I think there is some interesting signs of what the Ukrainians -- the Pentagon believes the Ukrainians can do. They are absolutely flooding Ukraine with anti tank weaponry. Secretary Blinken gave a talk earlier today where he said there were ten anti tank weapons in Ukraine for every Russian tank. And if so, that is a very high ratio and puts Ukraine in a very good position.

Another interesting report that came out which was I think off the record, but it is probably quite trustworthy is that Ukrainian soldiers are actually now in the United States training to use Switchblade drones. So that they are trying to be trained on -- and one assumes their ability to operate UAV`s has been very, very high in drones so that they can use the Switchblade system. But that they are going to be given, you know, a significant amount of this high grade UAV system.

O`DONNELL: Yes. Courtney Kube confirmed that for us tonight. What is -- given that this issue of assessment -- assessment of what Russia is capable of, assessment of what Ukraine is capable of, is so crucial to every day decisions going forward, the system that was making those assessments in the first few days was wrong.
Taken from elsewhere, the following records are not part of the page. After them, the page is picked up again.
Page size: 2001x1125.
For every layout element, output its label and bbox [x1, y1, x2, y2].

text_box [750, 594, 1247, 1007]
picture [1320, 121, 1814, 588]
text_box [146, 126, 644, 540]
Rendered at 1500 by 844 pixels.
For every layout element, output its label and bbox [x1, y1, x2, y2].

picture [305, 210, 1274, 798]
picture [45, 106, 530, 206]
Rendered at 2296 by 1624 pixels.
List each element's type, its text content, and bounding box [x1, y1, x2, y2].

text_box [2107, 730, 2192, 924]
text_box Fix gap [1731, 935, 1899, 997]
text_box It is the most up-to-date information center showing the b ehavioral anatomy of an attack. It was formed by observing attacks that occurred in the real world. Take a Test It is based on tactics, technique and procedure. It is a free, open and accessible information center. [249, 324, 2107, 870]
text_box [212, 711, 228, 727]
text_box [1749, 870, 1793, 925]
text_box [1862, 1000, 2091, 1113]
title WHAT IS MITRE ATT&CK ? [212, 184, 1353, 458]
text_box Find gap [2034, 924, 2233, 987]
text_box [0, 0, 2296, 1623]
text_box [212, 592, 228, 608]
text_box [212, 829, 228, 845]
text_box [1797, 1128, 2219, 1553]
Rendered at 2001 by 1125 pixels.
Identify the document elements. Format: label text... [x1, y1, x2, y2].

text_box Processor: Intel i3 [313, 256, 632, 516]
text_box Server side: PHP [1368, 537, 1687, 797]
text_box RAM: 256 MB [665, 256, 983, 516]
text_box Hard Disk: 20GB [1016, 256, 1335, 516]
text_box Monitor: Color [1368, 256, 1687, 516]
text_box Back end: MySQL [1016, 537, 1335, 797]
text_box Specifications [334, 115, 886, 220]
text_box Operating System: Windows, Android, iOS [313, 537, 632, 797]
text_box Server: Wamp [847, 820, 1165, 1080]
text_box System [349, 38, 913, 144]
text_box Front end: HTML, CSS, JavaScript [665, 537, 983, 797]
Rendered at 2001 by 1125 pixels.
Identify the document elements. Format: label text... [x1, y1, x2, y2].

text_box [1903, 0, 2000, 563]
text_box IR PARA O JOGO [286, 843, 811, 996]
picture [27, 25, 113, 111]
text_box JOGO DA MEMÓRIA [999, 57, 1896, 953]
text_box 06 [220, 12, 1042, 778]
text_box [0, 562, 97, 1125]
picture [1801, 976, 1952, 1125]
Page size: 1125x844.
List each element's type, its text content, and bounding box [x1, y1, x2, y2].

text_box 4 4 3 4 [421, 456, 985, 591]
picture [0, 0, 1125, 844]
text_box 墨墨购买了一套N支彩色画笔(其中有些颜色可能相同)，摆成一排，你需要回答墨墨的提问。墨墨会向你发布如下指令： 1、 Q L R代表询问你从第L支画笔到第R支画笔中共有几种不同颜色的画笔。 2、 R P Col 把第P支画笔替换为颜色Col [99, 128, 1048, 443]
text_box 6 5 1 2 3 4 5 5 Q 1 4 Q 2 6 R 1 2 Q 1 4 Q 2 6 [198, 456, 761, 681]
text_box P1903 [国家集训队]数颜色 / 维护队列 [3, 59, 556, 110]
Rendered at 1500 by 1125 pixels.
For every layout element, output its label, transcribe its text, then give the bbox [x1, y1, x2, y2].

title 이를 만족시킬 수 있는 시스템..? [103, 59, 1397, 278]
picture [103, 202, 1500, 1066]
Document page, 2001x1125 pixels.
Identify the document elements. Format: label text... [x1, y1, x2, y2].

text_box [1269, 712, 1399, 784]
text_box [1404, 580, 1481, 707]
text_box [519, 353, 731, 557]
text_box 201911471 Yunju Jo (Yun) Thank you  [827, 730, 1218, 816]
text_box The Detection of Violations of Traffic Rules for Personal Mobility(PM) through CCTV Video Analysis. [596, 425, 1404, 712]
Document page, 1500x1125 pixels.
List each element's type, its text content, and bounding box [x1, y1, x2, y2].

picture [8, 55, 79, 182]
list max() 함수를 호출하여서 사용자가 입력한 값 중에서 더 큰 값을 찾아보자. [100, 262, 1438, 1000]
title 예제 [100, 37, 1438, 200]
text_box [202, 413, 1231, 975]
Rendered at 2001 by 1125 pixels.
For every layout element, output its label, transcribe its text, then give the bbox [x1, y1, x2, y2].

Have they caught up? Have they adjusted on the field to being able to assess what is happening?

O`BRIEN: I think mostly. I mean -- and you don`t want to like now knock the Russians too much simply for the fact that the Russian military has not performed well. But you do not want to assume it can never perform well or you will be too complacent.

What is interesting is how we now look at what is going on and done, I mean it is quite clear the Russians are out of Kyiv. They have pulled everything out of Kyiv or almost everything except what they left behind in their rush.

So it is what they can do in Donbas and we have, you know, on the one hand, we can see that they are trying to get force there. But they still don`t have a great ability to move quickly. I mean they`ve made this their priority. And they are just having the ability to sort of inch forward day by day.

So, you know, we do not want to say that they cannot do anything dramatic. On the other hand, I think we have to be very careful, about saying they`re going to run, bash through, and take Dnipro in some sort of blitzkrieg type operation. I think we want to look at it in a measured way and give the Ukrainians the kind of weaponry, first of all, to stop the Russians from moving.

It would be very difficult for the Ukrainians to begin attacking. I think that will change the dynamic of war.

O`DONNELL: Professor Phillips O`Brien, thank you very much for joining us tonight. We really appreciate it.

O`BRIEN: Thank you, Lawrence.

O`DONNELL: Thank you.

And tonight`s LAST WORD is next.

[22:54:42]

(COMMERCIAL BREAK)

O`DONNELL: Today, in an interview with Andrea Mitchell in Brussels, Secretary of State Antony Blinken said this.

(BEGIN VIDEO CLIP)

ANTONY BLINKEN, U.S. SECRETARY OF STATE: It could take time, but I think I can guarantee you there will be a relentless effort to make sure that those responsible for what we are seeing are held accountable.

And what we are seeing, Andrea, is I think beyond what any of us even could fully anticipate. We said before Russia committed this aggression, that there would be atrocities and it was a deliberate part of their campaign.

[22:59:48]

BLINKEN: And even knowing that, when this Russian tide receded from Bucha, and we saw the death and destruction left in its wake, and we saw what that looked like, including people who had been assassinated in effect, their hands tied -- executed -- their hands tied behind their backs, the abuse committed against women, against children. It is horrific.

And there has to be accountability for it.

(END VIDEO CLIP)

O`DONNELL: The secretary of state gets tonight`s LAST WORD.

"THE 11TH HOUR WITH STEPHANIE RUHLE" starts now.